WORK TO BE COMPLETED => Find "81: (127, 24)" and "141: (202, 63)" in the records below. Copy the lines holding them and every line between, exactly, and no others.

==== INPUT DATA ====

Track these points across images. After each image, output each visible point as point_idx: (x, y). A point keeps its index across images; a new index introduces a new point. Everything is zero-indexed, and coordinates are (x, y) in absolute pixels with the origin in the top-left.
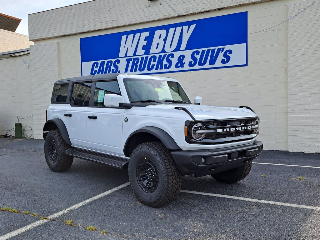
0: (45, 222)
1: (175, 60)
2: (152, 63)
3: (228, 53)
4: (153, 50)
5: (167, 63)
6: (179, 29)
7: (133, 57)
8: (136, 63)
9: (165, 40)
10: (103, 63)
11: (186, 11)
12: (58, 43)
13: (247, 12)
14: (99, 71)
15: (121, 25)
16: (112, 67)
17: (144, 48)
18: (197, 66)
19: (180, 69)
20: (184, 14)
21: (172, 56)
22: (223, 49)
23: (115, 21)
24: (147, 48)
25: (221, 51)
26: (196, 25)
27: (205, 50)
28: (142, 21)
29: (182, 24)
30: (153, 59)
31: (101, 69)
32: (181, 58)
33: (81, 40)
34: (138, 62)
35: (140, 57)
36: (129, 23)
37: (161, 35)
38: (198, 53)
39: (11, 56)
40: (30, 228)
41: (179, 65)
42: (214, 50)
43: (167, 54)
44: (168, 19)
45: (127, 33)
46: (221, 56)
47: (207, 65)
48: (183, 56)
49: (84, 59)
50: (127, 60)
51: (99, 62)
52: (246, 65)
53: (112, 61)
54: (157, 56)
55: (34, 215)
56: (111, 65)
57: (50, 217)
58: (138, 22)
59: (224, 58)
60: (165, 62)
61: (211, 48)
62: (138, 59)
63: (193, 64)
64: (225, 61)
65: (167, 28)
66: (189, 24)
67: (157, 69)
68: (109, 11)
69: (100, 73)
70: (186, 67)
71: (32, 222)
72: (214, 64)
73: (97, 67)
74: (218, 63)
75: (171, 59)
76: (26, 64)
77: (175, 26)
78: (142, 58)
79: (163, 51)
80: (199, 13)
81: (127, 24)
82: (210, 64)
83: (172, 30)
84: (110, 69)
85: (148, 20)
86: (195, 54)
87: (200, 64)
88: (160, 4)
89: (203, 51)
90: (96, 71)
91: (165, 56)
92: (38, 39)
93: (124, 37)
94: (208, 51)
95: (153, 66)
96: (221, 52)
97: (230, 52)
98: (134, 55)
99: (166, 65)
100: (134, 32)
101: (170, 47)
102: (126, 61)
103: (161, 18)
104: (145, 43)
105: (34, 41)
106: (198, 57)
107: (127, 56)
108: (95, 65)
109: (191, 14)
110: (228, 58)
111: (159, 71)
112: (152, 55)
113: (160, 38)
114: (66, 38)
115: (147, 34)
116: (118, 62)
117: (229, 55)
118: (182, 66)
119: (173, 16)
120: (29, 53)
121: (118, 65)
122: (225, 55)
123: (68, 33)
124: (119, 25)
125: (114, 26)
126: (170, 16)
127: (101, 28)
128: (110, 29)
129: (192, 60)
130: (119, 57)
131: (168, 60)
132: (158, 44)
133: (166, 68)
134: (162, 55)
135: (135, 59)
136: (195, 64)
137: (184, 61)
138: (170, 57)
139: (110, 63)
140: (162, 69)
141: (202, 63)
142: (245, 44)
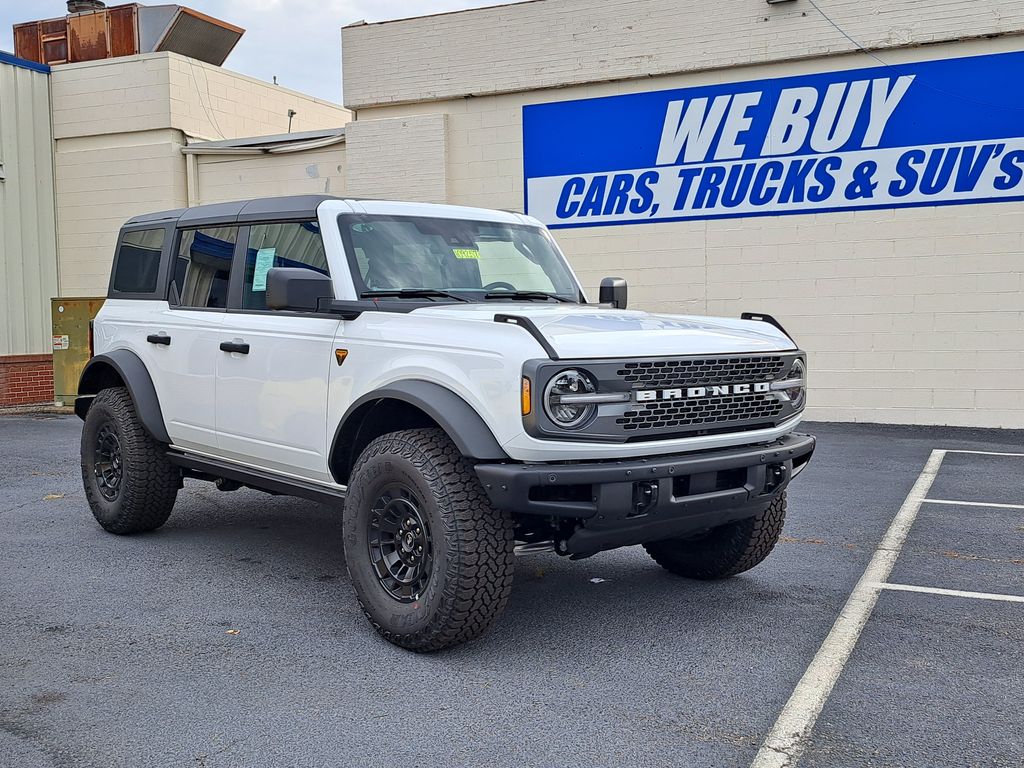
1: (843, 177)
2: (768, 183)
3: (1015, 159)
4: (773, 145)
5: (817, 183)
6: (859, 88)
7: (704, 166)
8: (712, 181)
9: (813, 118)
10: (599, 183)
11: (886, 36)
12: (447, 118)
14: (587, 204)
15: (670, 70)
16: (633, 194)
17: (741, 138)
18: (916, 195)
19: (861, 201)
20: (881, 46)
21: (836, 163)
22: (1001, 147)
23: (651, 56)
24: (752, 141)
25: (993, 154)
26: (913, 77)
27: (943, 150)
28: (740, 62)
29: (870, 74)
30: (771, 171)
31: (593, 200)
32: (866, 170)
33: (528, 111)
34: (719, 180)
35: (728, 167)
36: (698, 66)
37: (799, 102)
39: (266, 152)
41: (858, 190)
42: (969, 151)
43: (820, 158)
44: (828, 57)
45: (687, 95)
46: (993, 168)
47: (948, 192)
48: (872, 166)
49: (534, 167)
50: (682, 173)
51: (588, 178)
53: (630, 177)
56: (628, 187)
58: (728, 63)
59: (1003, 174)
60: (811, 181)
61: (962, 145)
62: (723, 170)
63: (902, 187)
64: (1007, 181)
65: (821, 83)
66: (893, 73)
67: (783, 199)
68: (630, 28)
69: (590, 211)
70: (881, 195)
72: (971, 190)
73: (579, 191)
74: (984, 187)
75: (833, 173)
77: (849, 77)
78: (736, 169)
79: (806, 148)
80: (928, 44)
81: (690, 67)
82: (957, 189)
83: (835, 90)
84: (624, 199)
85: (763, 58)
86: (912, 159)
87: (926, 189)
88: (804, 14)
89: (937, 154)
90: (575, 205)
91: (811, 163)
92: (376, 104)
93: (675, 107)
94: (954, 152)
95: (771, 192)
96: (994, 157)
98: (709, 157)
99: (814, 190)
100: (711, 93)
101: (830, 137)
102: (680, 176)
103: (805, 53)
104: (746, 124)
105: (357, 109)
106: (920, 169)
107: (685, 161)
108: (575, 186)
109: (902, 44)
110: (1016, 175)
111: (791, 205)
112: (768, 160)
113: (795, 111)
114: (472, 105)
115: (754, 98)
116: (654, 178)
117: (1019, 165)
118: (868, 192)
119: (844, 49)
121: (650, 186)
122: (1006, 165)
123: (485, 90)
124: (664, 71)
125: (647, 73)
126: (833, 50)
127: (599, 78)
128: (628, 79)
129: (899, 178)
130: (657, 164)
131: (821, 175)
132: (790, 128)
133: (814, 196)
134: (801, 161)
135: (709, 171)
136: (908, 189)
137: (873, 180)
138: (829, 166)
139: (623, 182)
140: (802, 201)
141: (933, 185)
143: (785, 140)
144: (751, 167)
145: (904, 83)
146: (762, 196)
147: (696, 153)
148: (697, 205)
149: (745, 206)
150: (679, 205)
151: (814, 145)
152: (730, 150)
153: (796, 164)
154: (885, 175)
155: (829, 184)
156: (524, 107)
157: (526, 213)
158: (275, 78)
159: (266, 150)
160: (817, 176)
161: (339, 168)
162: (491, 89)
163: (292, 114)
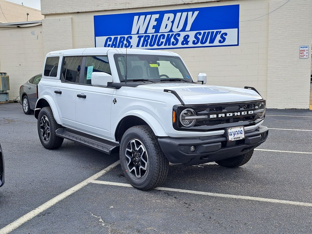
1: (181, 39)
2: (161, 40)
3: (224, 35)
4: (162, 29)
6: (185, 14)
7: (144, 35)
8: (147, 39)
9: (173, 22)
10: (116, 39)
13: (239, 5)
15: (134, 7)
16: (125, 42)
17: (154, 27)
18: (199, 44)
19: (185, 46)
20: (190, 3)
21: (179, 35)
22: (220, 32)
23: (129, 3)
24: (157, 28)
25: (219, 33)
26: (198, 11)
28: (153, 5)
29: (187, 10)
30: (162, 37)
31: (114, 44)
32: (187, 37)
33: (95, 17)
34: (148, 39)
35: (151, 35)
36: (142, 6)
37: (169, 17)
38: (200, 34)
39: (19, 27)
41: (185, 43)
42: (213, 33)
43: (175, 33)
44: (176, 5)
45: (139, 14)
46: (218, 37)
47: (207, 44)
49: (97, 34)
50: (139, 37)
51: (113, 37)
52: (238, 45)
53: (124, 37)
54: (166, 34)
56: (124, 40)
58: (150, 6)
59: (221, 39)
60: (172, 40)
61: (211, 31)
62: (149, 36)
63: (196, 42)
64: (222, 41)
66: (193, 10)
67: (165, 45)
69: (114, 47)
70: (190, 44)
72: (213, 43)
73: (110, 41)
74: (216, 42)
75: (178, 38)
77: (182, 11)
78: (153, 36)
79: (171, 31)
80: (202, 3)
81: (140, 7)
82: (209, 43)
83: (179, 14)
84: (123, 43)
85: (159, 5)
86: (198, 34)
87: (202, 43)
89: (205, 33)
90: (109, 45)
91: (172, 35)
92: (51, 14)
93: (136, 18)
94: (209, 33)
95: (162, 42)
97: (226, 34)
98: (146, 32)
99: (173, 42)
100: (146, 14)
101: (177, 28)
103: (170, 4)
104: (155, 23)
105: (46, 15)
106: (200, 37)
107: (139, 33)
108: (109, 39)
109: (196, 3)
110: (224, 39)
111: (167, 46)
112: (161, 34)
113: (168, 20)
114: (79, 15)
115: (157, 16)
116: (131, 38)
117: (225, 37)
118: (187, 43)
119: (181, 3)
121: (130, 40)
122: (222, 37)
123: (83, 11)
124: (133, 7)
125: (128, 8)
126: (177, 3)
127: (115, 9)
128: (123, 9)
129: (195, 39)
130: (132, 34)
131: (175, 38)
132: (167, 25)
133: (173, 44)
134: (170, 34)
135: (146, 36)
137: (188, 40)
138: (177, 36)
139: (122, 39)
140: (170, 45)
141: (204, 42)
142: (237, 29)
143: (166, 28)
144: (157, 36)
145: (196, 13)
146: (160, 44)
147: (142, 31)
148: (143, 46)
149: (155, 46)
150: (138, 46)
151: (173, 30)
152: (151, 31)
153: (168, 35)
154: (192, 39)
155: (177, 41)
156: (94, 16)
157: (95, 47)
158: (22, 3)
159: (18, 26)
160: (174, 39)
161: (41, 32)
162: (84, 10)
163: (28, 14)
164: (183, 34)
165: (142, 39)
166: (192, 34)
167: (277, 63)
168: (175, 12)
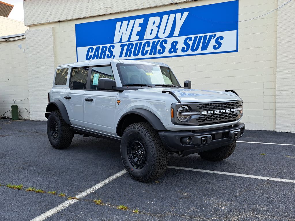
0: (75, 202)
1: (168, 46)
2: (146, 49)
3: (219, 39)
4: (147, 36)
5: (160, 48)
6: (172, 16)
7: (127, 43)
8: (130, 48)
9: (159, 27)
10: (98, 49)
12: (53, 28)
13: (238, 1)
14: (94, 56)
15: (116, 11)
16: (107, 52)
17: (138, 34)
19: (173, 54)
20: (178, 2)
21: (166, 42)
22: (215, 35)
23: (110, 7)
24: (141, 34)
25: (213, 38)
26: (189, 12)
27: (198, 37)
28: (137, 8)
29: (175, 12)
30: (147, 44)
31: (96, 54)
32: (175, 44)
33: (77, 26)
34: (132, 48)
35: (134, 43)
36: (124, 10)
37: (154, 22)
38: (190, 39)
40: (62, 208)
41: (172, 50)
42: (206, 37)
43: (161, 40)
44: (162, 6)
45: (122, 20)
46: (213, 43)
47: (199, 51)
49: (79, 44)
50: (121, 45)
51: (95, 47)
52: (237, 51)
53: (107, 47)
54: (151, 41)
55: (61, 195)
56: (106, 50)
57: (78, 197)
58: (133, 9)
59: (216, 44)
60: (158, 48)
61: (203, 35)
62: (133, 44)
63: (185, 49)
64: (217, 47)
66: (182, 11)
67: (151, 54)
69: (95, 58)
70: (179, 52)
71: (62, 203)
72: (206, 50)
73: (92, 52)
74: (210, 49)
75: (165, 45)
76: (21, 48)
77: (169, 13)
79: (157, 37)
80: (192, 1)
81: (122, 11)
82: (202, 50)
83: (165, 17)
84: (105, 54)
85: (143, 7)
86: (188, 40)
87: (193, 50)
89: (196, 38)
90: (91, 56)
91: (158, 41)
92: (34, 24)
93: (118, 24)
94: (201, 37)
95: (147, 51)
97: (222, 38)
98: (129, 40)
99: (159, 50)
101: (164, 33)
103: (155, 5)
104: (139, 29)
105: (30, 26)
106: (191, 43)
107: (122, 42)
108: (91, 50)
109: (184, 1)
110: (220, 45)
111: (153, 56)
112: (146, 41)
113: (153, 25)
114: (61, 24)
115: (141, 21)
116: (113, 47)
117: (221, 41)
118: (175, 51)
119: (167, 3)
120: (25, 38)
121: (112, 50)
122: (217, 41)
123: (64, 19)
124: (114, 12)
125: (109, 13)
126: (164, 4)
127: (96, 15)
128: (105, 15)
129: (185, 46)
130: (114, 42)
131: (162, 46)
132: (152, 30)
133: (160, 53)
134: (156, 41)
135: (129, 45)
136: (187, 50)
137: (177, 47)
138: (164, 42)
139: (104, 49)
140: (156, 54)
141: (195, 48)
142: (236, 31)
143: (151, 34)
144: (141, 43)
145: (186, 14)
146: (144, 53)
147: (125, 39)
148: (126, 56)
149: (140, 56)
150: (121, 56)
151: (159, 36)
152: (135, 38)
153: (154, 42)
154: (180, 45)
155: (164, 48)
156: (75, 24)
159: (6, 40)
160: (160, 46)
164: (170, 40)
165: (126, 48)
166: (181, 40)
167: (289, 72)
168: (161, 15)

====

ANSWER =>
81: (127, 24)
82: (210, 64)
83: (172, 30)
84: (110, 69)
85: (148, 20)
86: (195, 54)
87: (200, 64)
88: (160, 4)
89: (203, 51)
90: (96, 71)
91: (165, 56)
92: (38, 39)
93: (124, 37)
94: (208, 51)
95: (153, 66)
96: (221, 52)
97: (230, 52)
98: (134, 55)
99: (166, 65)
100: (134, 32)
101: (170, 47)
102: (126, 61)
103: (161, 18)
104: (145, 43)
105: (34, 41)
106: (198, 57)
107: (127, 56)
108: (95, 65)
109: (191, 14)
110: (228, 58)
111: (159, 71)
112: (152, 55)
113: (160, 38)
114: (66, 38)
115: (147, 34)
116: (118, 62)
117: (229, 55)
118: (182, 66)
119: (173, 16)
120: (29, 53)
121: (118, 65)
122: (225, 55)
123: (68, 33)
124: (119, 25)
125: (114, 26)
126: (170, 16)
127: (101, 28)
128: (110, 29)
129: (192, 60)
130: (119, 57)
131: (168, 60)
132: (158, 44)
133: (166, 68)
134: (162, 55)
135: (135, 59)
136: (195, 64)
137: (184, 61)
138: (170, 57)
139: (110, 63)
140: (162, 69)
141: (202, 63)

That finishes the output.